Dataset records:

☆ ☆ ☆ ☆ ☆

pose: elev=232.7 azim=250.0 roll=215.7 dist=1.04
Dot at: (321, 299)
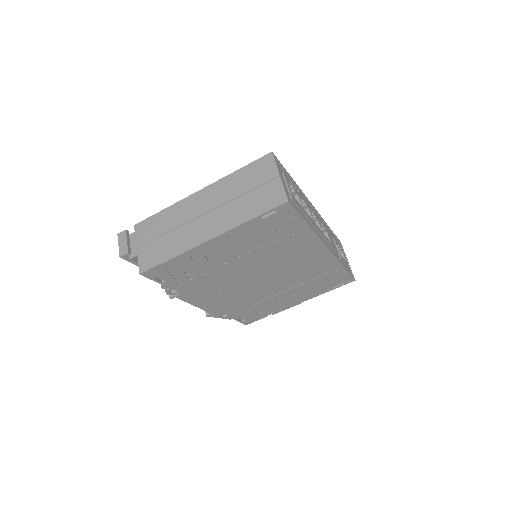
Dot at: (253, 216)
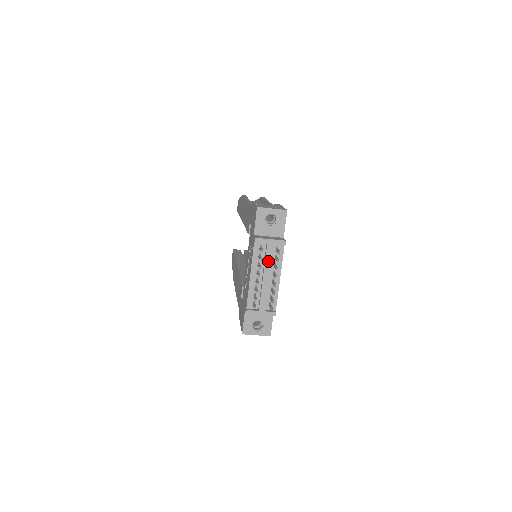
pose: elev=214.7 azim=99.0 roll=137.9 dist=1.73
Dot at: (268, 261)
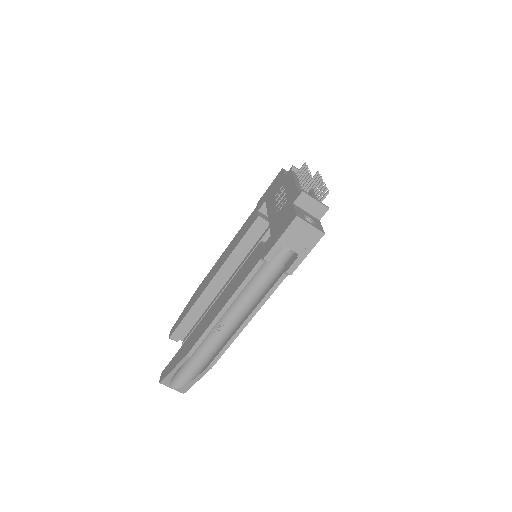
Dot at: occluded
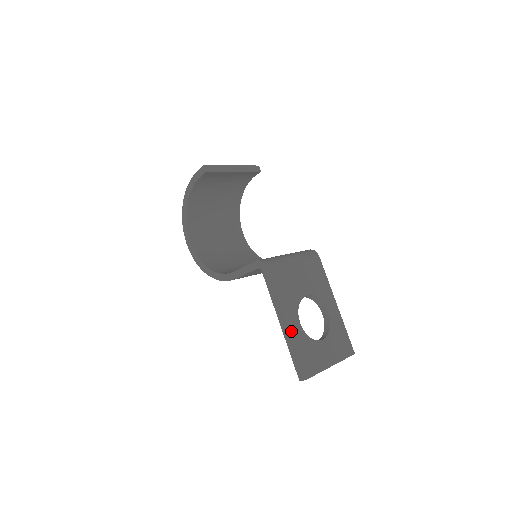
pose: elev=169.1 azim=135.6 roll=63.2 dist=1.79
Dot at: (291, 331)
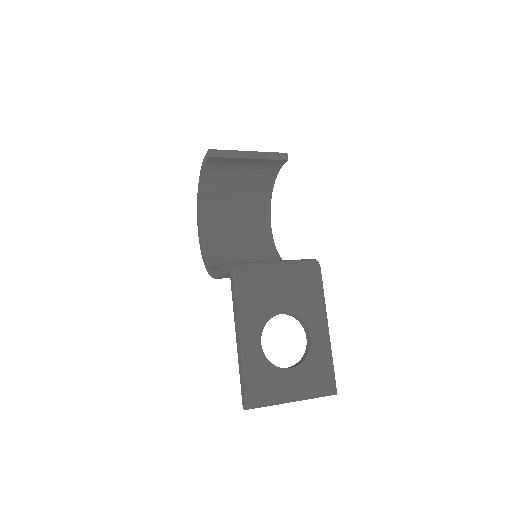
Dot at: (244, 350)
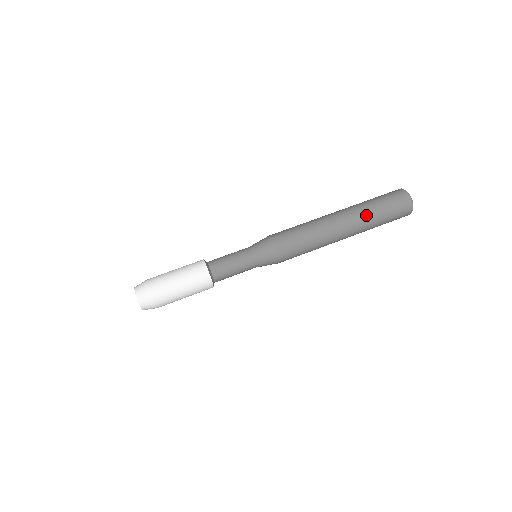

☆ ☆ ☆ ☆ ☆

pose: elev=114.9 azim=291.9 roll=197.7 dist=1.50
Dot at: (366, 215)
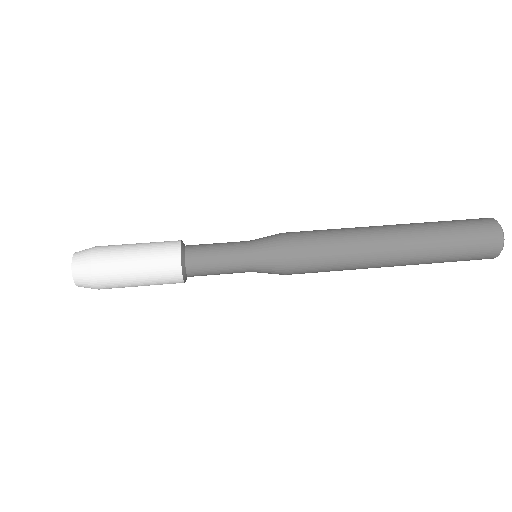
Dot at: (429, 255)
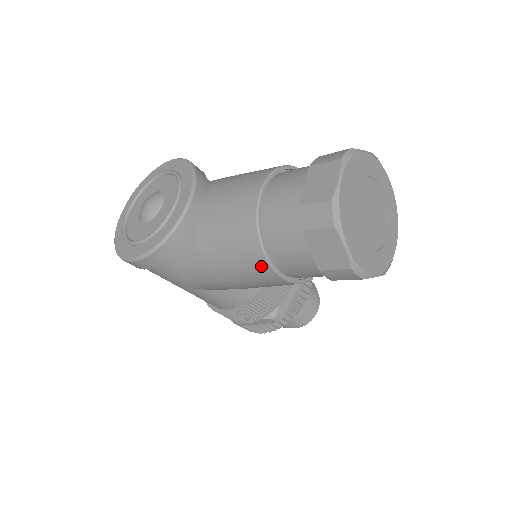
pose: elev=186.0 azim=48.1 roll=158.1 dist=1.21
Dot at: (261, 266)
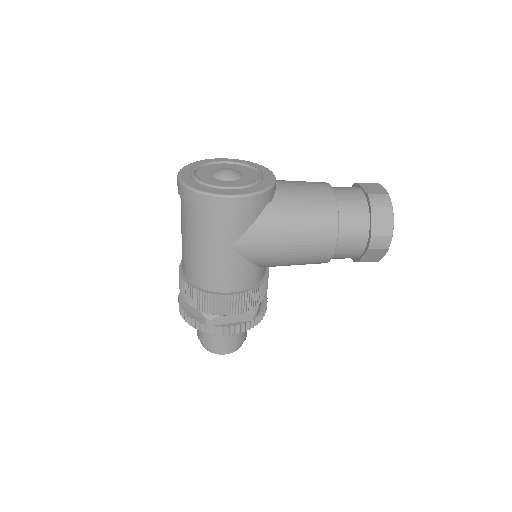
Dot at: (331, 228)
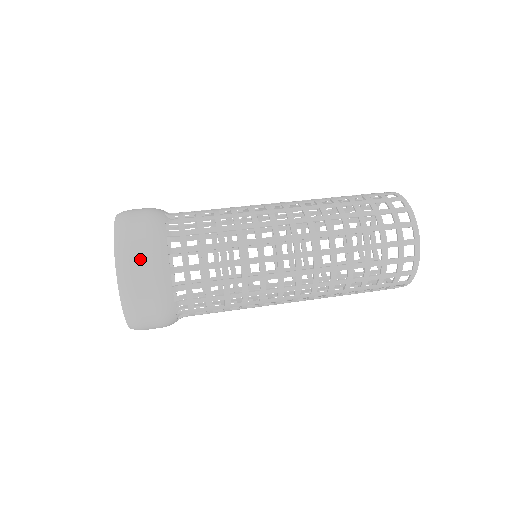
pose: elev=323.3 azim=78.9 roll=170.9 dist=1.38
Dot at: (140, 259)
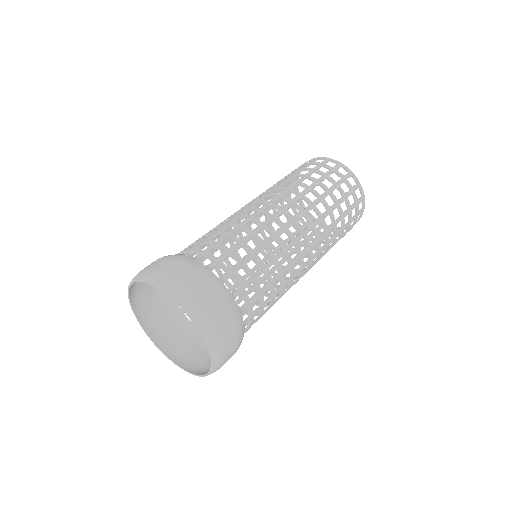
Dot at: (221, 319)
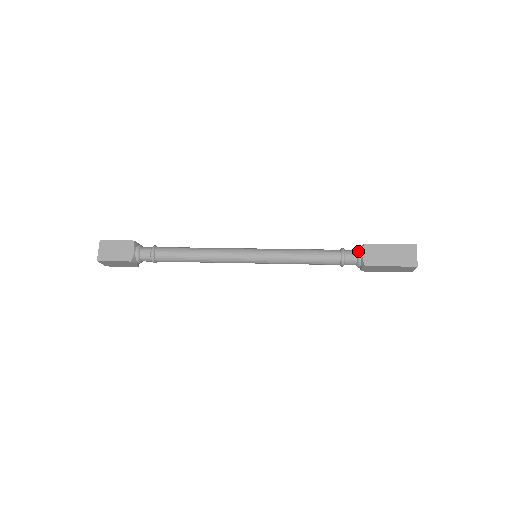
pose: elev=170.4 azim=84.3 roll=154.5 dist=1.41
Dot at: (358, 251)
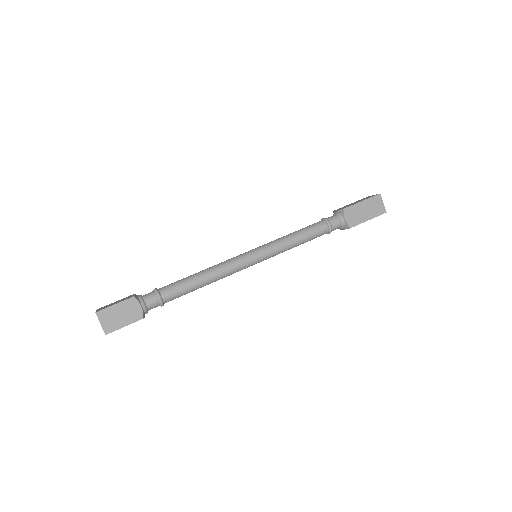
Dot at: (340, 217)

☆ ☆ ☆ ☆ ☆

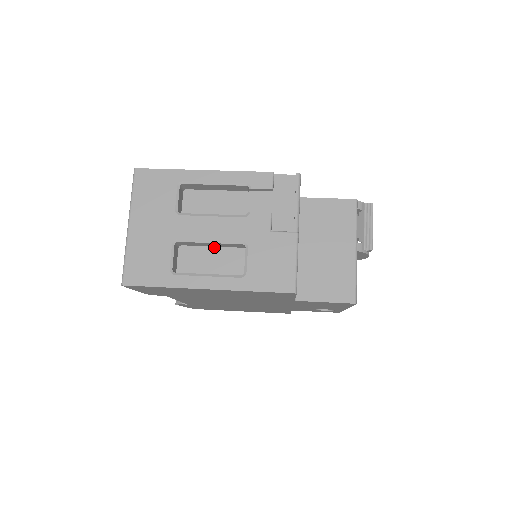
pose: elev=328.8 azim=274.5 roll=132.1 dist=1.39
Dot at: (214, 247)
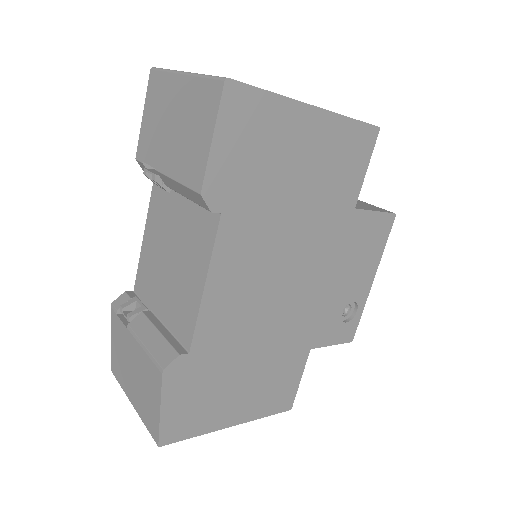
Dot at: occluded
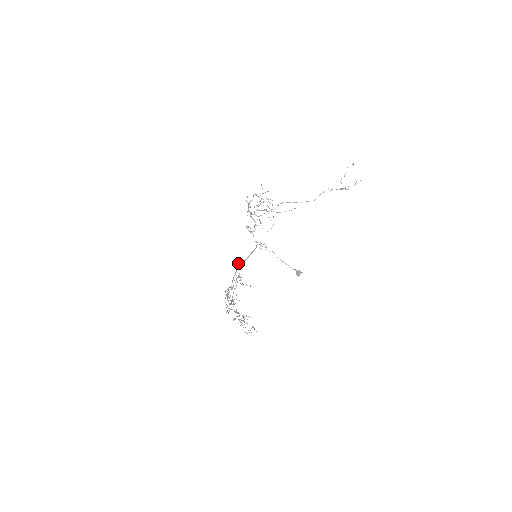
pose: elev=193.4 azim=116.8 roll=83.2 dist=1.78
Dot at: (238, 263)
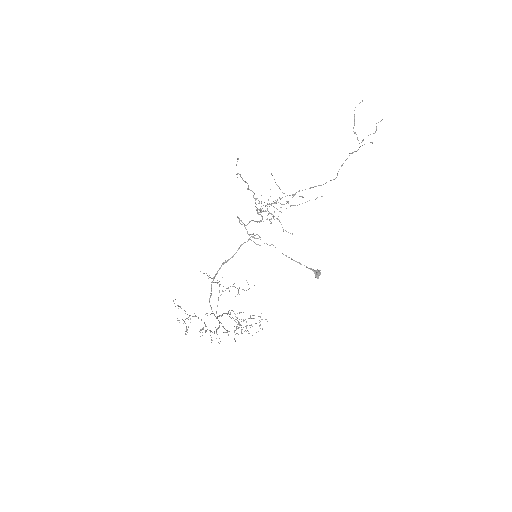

☆ ☆ ☆ ☆ ☆

What is being asked:
Can you return, word for word, the lines of the listing starting with the line that contains "pose: elev=114.9 azim=291.9" and going on through the line that contains "Dot at: (221, 319)", leaving the pictures out of your answer?

Result below:
pose: elev=114.9 azim=291.9 roll=197.7 dist=1.50
Dot at: (366, 215)
Dot at: (429, 255)
pose: elev=186.0 azim=48.1 roll=158.1 dist=1.21
Dot at: (261, 266)
Dot at: (331, 228)
pose: elev=323.3 azim=78.9 roll=170.9 dist=1.38
Dot at: (140, 259)
Dot at: (221, 319)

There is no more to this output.